Surround yourself with Good Friday friends

Fr Jason Murphy has an important message about the type of friends you should surround yourself with in his latest column Let the Busy World Be Hushed...

I never pass much remarks on the lad who claps you on the back when you’re on the crest of a wave for it's easy to be a friend of someone when they’re successful and doing well. Everyone wants a shake of the hand or a word in the ear when you’re popular and suiting others. You see it time and time again, carried shoulder high on a County Final day or come Election day when the crowds gather in adulation. But the words often cited in footballing parlance that "you’re only as good as your last match" are a caveat to those who let praise go to their heads.

"If you can meet with Triumph and Disaster", as the poet Kipling so eloquently wrote, "and treat those two impostors just the same" you’ll have garnered a lot, for those who praise and lavish adulation upon you are often those who run to the shadows or walk the other side of the street when your lustre fades and you’re down on your luck. They can be among those who ‘like’ comments on social media or add to the pages of vitriol when you trip and make a mistake, when it is you are lying flat on your face in the sand.

Some people are fortunate for their mistakes are hidden, they’re well covered up, they can get up and brush themselves off and, though grazed a little, they can walk on holding their heads high as if nothing has ever happened.

But, for others, their mistake is public and, though once they might have been carried shoulder high, their so-called supporters are now nowhere to be seen.

They are few and far between, those who stand by you in your hour of need, when shame and gossip shadow you.

People with back bone are usually not those who stand six foot tall or appear on County Final days or Election winning nights.

People with back bone are those whom you hardly notice, who rarely speak at all, the quiet and the unassuming, the ones you have befriended over time.

They are the ones who emerge from the shadows when you need them most of all.

Throughout this Holy Week you will meet them as each day passes as Christ moves from death to Life.
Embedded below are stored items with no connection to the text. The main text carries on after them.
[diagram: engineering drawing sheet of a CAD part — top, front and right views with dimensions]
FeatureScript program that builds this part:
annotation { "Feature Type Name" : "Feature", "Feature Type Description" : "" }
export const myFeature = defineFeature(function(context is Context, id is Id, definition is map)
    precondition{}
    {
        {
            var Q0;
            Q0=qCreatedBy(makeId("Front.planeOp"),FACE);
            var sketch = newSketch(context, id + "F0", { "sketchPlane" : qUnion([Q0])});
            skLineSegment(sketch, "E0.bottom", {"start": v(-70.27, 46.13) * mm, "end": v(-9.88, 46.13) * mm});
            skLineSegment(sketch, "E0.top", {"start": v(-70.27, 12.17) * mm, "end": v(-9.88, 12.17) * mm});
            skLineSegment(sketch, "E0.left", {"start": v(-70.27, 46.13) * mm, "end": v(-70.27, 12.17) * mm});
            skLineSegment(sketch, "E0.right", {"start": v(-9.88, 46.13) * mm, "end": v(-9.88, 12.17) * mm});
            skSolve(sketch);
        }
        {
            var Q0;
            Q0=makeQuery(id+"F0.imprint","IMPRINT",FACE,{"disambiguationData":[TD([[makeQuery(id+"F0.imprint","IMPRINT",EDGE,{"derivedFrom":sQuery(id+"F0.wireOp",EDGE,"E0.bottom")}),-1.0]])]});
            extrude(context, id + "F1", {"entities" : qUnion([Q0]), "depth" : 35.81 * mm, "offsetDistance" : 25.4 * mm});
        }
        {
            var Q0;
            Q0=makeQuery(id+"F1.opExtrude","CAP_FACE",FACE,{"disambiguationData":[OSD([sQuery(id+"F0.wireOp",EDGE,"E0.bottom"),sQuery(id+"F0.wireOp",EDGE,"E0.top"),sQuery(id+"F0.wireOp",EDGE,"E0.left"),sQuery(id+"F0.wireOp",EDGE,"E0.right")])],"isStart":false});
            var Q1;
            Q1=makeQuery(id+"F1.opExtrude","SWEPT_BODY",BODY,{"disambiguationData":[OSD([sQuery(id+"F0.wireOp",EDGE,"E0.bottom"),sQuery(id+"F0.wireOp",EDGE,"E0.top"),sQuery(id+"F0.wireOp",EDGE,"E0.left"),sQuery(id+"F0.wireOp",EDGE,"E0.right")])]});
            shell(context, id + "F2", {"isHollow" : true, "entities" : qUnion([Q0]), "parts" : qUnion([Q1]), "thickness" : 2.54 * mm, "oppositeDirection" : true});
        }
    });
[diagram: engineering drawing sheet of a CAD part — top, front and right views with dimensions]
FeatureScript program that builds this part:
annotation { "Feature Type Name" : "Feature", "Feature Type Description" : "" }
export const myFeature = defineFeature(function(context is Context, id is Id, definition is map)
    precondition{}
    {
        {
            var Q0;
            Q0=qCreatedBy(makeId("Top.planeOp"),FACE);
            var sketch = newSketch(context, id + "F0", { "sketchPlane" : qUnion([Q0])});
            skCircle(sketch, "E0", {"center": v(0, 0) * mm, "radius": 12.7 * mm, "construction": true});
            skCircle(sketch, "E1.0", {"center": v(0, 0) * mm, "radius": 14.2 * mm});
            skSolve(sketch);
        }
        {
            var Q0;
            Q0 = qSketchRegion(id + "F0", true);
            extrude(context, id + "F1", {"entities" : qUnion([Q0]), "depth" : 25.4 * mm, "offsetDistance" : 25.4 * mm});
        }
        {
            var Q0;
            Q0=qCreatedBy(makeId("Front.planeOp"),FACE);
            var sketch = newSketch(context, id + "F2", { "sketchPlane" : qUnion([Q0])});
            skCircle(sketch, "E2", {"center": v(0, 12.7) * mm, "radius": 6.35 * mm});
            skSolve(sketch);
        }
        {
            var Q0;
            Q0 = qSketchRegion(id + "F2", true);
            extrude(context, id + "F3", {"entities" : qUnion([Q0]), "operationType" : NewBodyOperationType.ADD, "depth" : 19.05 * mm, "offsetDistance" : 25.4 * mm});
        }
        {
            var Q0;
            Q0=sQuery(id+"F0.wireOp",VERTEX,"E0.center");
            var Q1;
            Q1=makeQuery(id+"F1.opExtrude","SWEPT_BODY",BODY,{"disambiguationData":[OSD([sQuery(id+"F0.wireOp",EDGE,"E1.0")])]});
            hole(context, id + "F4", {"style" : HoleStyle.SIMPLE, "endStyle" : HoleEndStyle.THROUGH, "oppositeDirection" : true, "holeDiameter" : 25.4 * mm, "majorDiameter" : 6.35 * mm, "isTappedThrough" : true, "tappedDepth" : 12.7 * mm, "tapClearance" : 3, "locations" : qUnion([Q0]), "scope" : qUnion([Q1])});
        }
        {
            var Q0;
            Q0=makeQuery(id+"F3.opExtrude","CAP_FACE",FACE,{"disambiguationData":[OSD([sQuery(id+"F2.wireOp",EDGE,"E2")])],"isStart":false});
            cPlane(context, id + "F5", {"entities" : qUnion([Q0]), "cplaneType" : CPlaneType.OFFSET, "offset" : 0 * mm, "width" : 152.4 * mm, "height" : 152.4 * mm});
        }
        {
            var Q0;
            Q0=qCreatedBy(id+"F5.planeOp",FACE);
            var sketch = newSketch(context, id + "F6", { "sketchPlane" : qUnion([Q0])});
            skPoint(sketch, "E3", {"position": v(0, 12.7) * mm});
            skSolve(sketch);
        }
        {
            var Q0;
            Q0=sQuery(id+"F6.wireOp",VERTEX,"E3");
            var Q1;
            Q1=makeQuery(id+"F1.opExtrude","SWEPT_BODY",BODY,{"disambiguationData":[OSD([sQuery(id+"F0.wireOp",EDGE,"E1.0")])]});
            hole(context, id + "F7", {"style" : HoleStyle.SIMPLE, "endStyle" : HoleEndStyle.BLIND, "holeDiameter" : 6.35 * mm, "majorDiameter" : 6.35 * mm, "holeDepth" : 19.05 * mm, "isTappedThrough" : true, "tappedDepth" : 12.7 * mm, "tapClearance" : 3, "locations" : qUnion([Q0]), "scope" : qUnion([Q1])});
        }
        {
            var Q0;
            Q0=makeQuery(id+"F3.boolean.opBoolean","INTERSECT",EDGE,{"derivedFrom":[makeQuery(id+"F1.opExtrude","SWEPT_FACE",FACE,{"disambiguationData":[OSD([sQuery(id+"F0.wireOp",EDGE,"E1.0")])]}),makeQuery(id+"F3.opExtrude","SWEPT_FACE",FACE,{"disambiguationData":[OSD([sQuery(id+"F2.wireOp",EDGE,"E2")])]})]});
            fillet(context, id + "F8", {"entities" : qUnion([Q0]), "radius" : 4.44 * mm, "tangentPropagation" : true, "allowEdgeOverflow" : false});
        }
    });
On Palm Sunday, the crowds gather in adulation, they even lay their cloaks before him on the street, it’s the feast day of backslappers, looking over his shoulder to see if there’s anyone more popular coming along.

Lads that have interest in no-one only themselves and the extra bit of kudos they can garner from they’re being there.

We see it in the Garden of Gethsemenea when the forty pieces of silver are exchanged and come the Last Supper and the dipping of the finger with the promises of loyalty in perfusion that are made. But by midday on Good Friday the whole shooting lot of them, despite their promises and adulation, are long gone.

They are nowhere to be seen when Christ falls three times in the sand in the sea of spittle and abuse when a man must be forced from the crowd to help him carry his heavy burden. In fact the ones who laid their cloaks before him are now the same ones who are stripping him to skin bare.

If it were today they’d be posting videos galore on social media and giving the thumbs up to every lash he bore.

It’s the quiet ones, the ones that got very little limelight, in fact the ones who were often scorned and looked down upon, who stand by as he is nailed to the cross and, for the most part, they are women. The Veronicas, the women of Jerusalem, Mary Magdelene who was derided, his mother Mary and Mary the mother of Clopas, only one man amongst them all, John, the quiet one, the one whom Jesus loved.

There are no back slappers around as his lone figure hangs forlorn, battered and abused on the hill of the cross, no crowds singing Hosanna in adulation, just the meagre few who have always been there throughout his journey and it is they, these women and the disciple John, who Christ allows to be the first to see him on that Easter day.

As we journey through this week we place ourselves in the midst of the crowd and we might ask am I a Palm Sunday follower or a Good Friday friend?

Am I the person who waves the Palm branch in adulation and basks in the limelight of his popularity or are we there when all others have turned away?

In a time of trouble, let us be to others a Good Friday friend for I think it is they we’d like to have beside us when it is we who trip and fall face down in the sand.